Eight months later, the mountain’s burn scars are a painful reminder of what was lost.
"It's really sad. And walking through the dust and the dirt — it's hard," said resident June Matson.
That dust and dirt used to make up Matson’s home, where she had lived for 30 years. All that’s left are pieces of the foundation.
"And it's not the expensive things, you know. It's the things that hold memories: your kid’s things or your parent’s things or heirlooms. Things like that," she said.
Searching through the rubble of Matson’s neighbor’s home, volunteers with Colorado Baptist Disaster Relief try to find anything that could be left behind.
"We do sifting, looking for jewelry or anything that they might think that might survive," said Dennis Belz, state director for the Colorado Baptist Disaster Relief.
Hours of work under the sun paid off when they found a diamond ring in the ashes.
"When you find something that people really wanted to find and couldn’t and never thought they’d see it again, yeah, they get excited," Belz said.

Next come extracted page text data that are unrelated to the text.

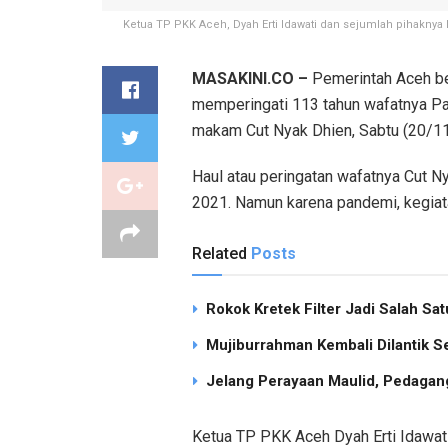
Ketua TP PKK Aceh, Dyah Erti Idawati dan sejumlah pihaknya
MASAKINI.CO –
Pemerintah Aceh b
memperingati 113 tahun wafatnya Pa
makam Cut Nyak Dhien, Sabtu (20/1
Haul atau peringatan wafatnya Cut 
2021. Namun karena pandemi, kegiatan
Related
Posts
Rokok Kretek Filter Jadi Salah S
Mujiburrahman Kembali Dilantik S
Jelang Perayaan Maulid, Pedagang
Ketua TP PKK Aceh Dyah Erti Idawati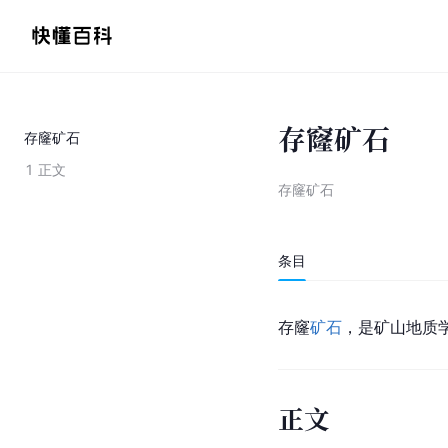
存窿矿石
存窿矿石
1
正文
存窿矿石
条目
存窿
矿石
，是矿山
地质
正文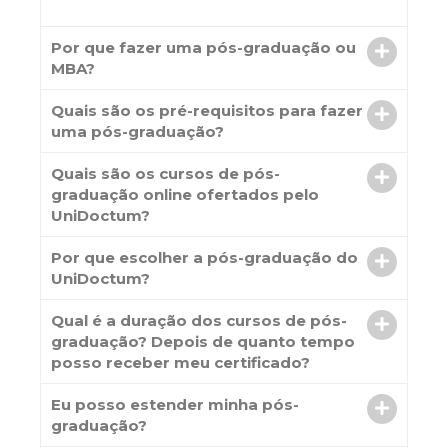
Por que fazer uma pós-graduação ou
MBA?
Quais são os pré-requisitos para fazer
uma pós-graduação?
Quais são os cursos de pós-
graduação online ofertados pelo
UniDoctum?
Por que escolher a pós-graduação do
UniDoctum?
Qual é a duração dos cursos de pós-
graduação? Depois de quanto tempo
posso receber meu certificado?
Eu posso estender minha pós-
graduação?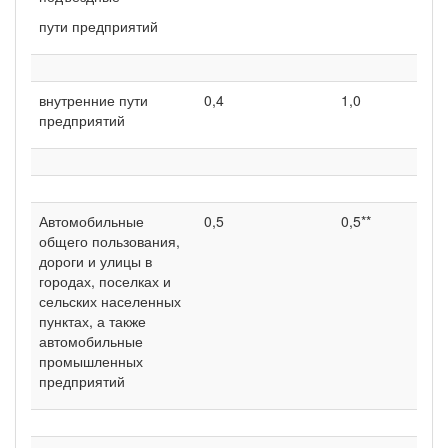
пути предприятий
внутренние пути
0,4
1,0
предприятий
Автомобильные
0,5
0,5**
общего пользования,
дороги и улицы в
городах, поселках и
сельских населенных
пунктах, а также
автомобильные
промышленных
предприятий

After the search is done, the property is cleared out, at no expense to the homeowner and then it’s onto the next home.
Those costs are covered by the Grand Foundation, a local nonprofit.

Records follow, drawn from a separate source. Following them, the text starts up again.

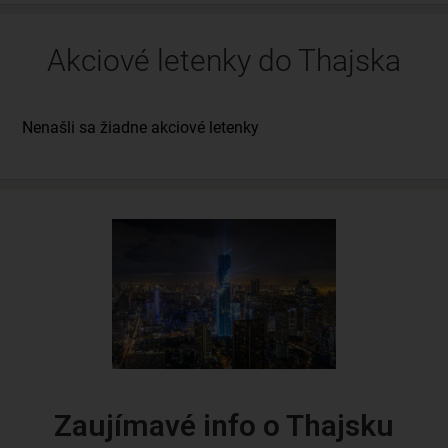
Akciové letenky do Thajska
Zaujímavé info o Thajsku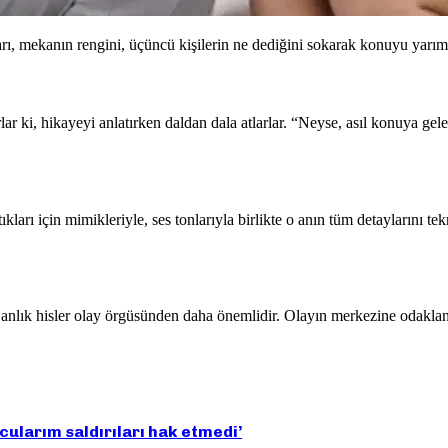
ları, mekanın rengini, üçüncü kişilerin ne dediğini sokarak konuyu yarım
arlar ki, hikayeyi anlatırken daldan dala atlarlar. “Neyse, asıl konuya g
ıkları için mimikleriyle, ses tonlarıyla birlikte o anın tüm detaylarını t
ve anlık hisler olay örgüsünden daha önemlidir. Olayın merkezine odakl
ularım saldırıları hak etmedi’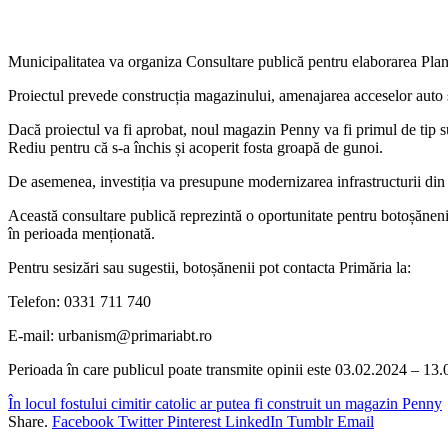
Municipalitatea va organiza Consultare publică pentru elaborarea Plan
Proiectul prevede construcția magazinului, amenajarea acceselor auto și
Dacă proiectul va fi aprobat, noul magazin Penny va fi primul de tip 
Rediu pentru că s-a închis și acoperit fosta groapă de gunoi.
De asemenea, investiția va presupune modernizarea infrastructurii din per
Această consultare publică reprezintă o oportunitate pentru botoșăneni 
în perioada menționată.
Pentru sesizări sau sugestii, botoșănenii pot contacta Primăria la:
Telefon: 0331 711 740
E-mail: urbanism@primariabt.ro
Perioada în care publicul poate transmite opinii este 03.02.2024 – 13.0
În locul fostului cimitir catolic ar putea fi construit un magazin Penny
Share.
Facebook
Twitter
Pinterest
LinkedIn
Tumblr
Email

Denver7 viewers stepped up when asked to help the victims of last year’s wildfires. They contributed more than $325,000 to fire victim relief through Denver7 Gives. Some of that will keep these volunteers working.
Thanks to the generosity of Denver7 Gives viewers, a $20,000 check was provided to help volunteers continue recovering in the area.
Even after losing it all, there’s faith and hope in starting over.
"It's bittersweet. It's the beginning of a new beginning because you have to get rid of the old to start again," Matson said.